The rights of children in Dutch refugee centers are being violated, their safety is at stake, concluded the Justice and Security Inspectorate and the Healthcare and Youth Inspectorate in June this year. At the time, inspectors counted 170 unaccompanied minors during a visit to Ter Apel. So there are now twice as many.

In a ‘fire letter‘ The inspectorates wrote to State Secretary Eric van der Burg (Asylum and Migration, VVD) that COA employees ‘have no room for individual attention’. “Room checks are no longer carried out frequently, which deteriorates hygiene, and meals are no longer eaten together because the dining room is not suitable for the large group.” The atmosphere is restless, the inspectorates wrote, there is nuisance. “There is no good view of safety.” An employee now adds that children were found who had hardly eaten for days.
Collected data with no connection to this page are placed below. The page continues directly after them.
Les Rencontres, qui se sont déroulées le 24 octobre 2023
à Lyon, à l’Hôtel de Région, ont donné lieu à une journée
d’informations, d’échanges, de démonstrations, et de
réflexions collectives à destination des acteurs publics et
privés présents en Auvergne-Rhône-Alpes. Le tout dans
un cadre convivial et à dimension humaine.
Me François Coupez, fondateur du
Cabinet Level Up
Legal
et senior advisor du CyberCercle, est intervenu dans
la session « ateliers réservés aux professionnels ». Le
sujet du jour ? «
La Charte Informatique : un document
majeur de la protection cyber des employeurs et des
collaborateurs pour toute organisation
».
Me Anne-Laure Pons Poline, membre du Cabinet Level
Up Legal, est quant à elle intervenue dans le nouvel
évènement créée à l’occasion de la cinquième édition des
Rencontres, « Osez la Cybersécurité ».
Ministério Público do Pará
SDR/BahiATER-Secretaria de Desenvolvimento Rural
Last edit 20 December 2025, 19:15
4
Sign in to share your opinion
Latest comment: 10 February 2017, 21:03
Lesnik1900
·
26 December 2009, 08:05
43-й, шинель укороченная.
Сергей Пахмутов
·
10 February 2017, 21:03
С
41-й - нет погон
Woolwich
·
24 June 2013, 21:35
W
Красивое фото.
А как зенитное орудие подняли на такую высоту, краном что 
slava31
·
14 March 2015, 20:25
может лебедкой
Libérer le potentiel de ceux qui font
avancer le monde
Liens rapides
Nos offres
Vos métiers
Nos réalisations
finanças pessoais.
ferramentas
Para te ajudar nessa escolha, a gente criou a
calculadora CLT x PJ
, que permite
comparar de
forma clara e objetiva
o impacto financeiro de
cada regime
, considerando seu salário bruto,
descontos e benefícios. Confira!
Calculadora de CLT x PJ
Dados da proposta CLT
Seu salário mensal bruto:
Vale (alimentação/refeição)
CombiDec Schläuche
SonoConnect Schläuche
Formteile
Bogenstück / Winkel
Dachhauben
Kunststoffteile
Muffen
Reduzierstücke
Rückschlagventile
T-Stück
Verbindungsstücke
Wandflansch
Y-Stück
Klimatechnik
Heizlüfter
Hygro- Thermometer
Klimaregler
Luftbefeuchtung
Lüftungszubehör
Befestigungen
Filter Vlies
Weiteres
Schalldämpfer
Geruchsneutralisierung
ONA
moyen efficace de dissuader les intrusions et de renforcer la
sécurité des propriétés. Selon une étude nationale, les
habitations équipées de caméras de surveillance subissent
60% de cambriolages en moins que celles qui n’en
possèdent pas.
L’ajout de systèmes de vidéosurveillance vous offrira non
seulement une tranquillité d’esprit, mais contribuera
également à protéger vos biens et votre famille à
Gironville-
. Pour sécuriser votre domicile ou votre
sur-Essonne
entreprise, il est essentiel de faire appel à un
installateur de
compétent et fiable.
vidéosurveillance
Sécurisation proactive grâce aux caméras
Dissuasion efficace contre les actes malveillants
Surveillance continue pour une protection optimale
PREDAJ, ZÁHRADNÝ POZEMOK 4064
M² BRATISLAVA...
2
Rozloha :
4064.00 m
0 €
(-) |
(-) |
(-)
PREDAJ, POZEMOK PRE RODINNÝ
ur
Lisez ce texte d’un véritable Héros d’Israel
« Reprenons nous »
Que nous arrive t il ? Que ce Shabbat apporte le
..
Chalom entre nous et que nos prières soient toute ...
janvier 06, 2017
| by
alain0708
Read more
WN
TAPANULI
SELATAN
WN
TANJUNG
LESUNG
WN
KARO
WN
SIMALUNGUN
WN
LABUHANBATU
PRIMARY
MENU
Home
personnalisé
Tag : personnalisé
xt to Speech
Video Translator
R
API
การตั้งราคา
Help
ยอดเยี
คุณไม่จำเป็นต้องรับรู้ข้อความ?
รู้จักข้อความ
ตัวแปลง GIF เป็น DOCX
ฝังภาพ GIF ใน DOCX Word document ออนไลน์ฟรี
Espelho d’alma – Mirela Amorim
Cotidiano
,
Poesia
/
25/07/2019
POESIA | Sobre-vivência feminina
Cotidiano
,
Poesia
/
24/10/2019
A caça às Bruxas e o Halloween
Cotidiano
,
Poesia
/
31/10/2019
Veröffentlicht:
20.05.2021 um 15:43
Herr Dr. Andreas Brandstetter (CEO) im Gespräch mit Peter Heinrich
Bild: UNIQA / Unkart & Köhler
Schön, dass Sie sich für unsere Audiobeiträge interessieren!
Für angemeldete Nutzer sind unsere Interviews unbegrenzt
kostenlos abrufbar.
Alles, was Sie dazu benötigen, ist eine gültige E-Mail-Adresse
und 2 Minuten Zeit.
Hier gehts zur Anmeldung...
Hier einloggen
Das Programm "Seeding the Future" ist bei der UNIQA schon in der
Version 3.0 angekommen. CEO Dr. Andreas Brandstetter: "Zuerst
The COA already sounded the alarm last year. At the end of October, the summit warned the Ministry of Justice and Security that safety and quality of life are under pressure in asylum seekers’ centres, that guidance is substandard and that the workload is “unacceptably high”. Since then, the pressure in the asylum reception has only increased. Almost one in three COA employees in Ter Apel is sick at home.

Also read: Despair is growing in Ter Apel: ‘Go back. Waiting here makes no sense’

Inside the application center, access for journalists is restricted. The problem is now also clearly visible to the outside world in front of the overcrowded application center. Refugees have been sleeping on the grass in front of the closed gate for weeks. This week there were more than ever: seven hundred people. During the day, women and children are removed from the group and given shelter in an emergency shelter. But at night, according to various sources, it is difficult to filter all unaccompanied minors from the group. Sometimes they also sleep outside at night. Hundreds of refugees were taken to emergency shelters in buses on Friday evening. The Health and Youth Care Inspectorate had raised the alarm about the situation on the field in front of the application centre. According to the Inspectorate, there is “a great risk” of an outbreak of infectious diseases.

In total, more than ten thousand underage refugees are staying in Dutch refugee centers. According to the inspections, in June there were 8,800 children and young people in families and 1,450 without parents.

In April, Children’s Ombudsman Margrite Kalverboer visited the unit on the site in Ter Apel where this group resides. She concluded that children are “mentally neglected.” At the time, there were 113 minors without parents. These young people need attention and contact, Kalverboer told NRC at the time. “They come from a situation of acute stress. Then you expose them to total neglect. What do you think will happen then? You are exacerbating their problems. The government is responsible for that.”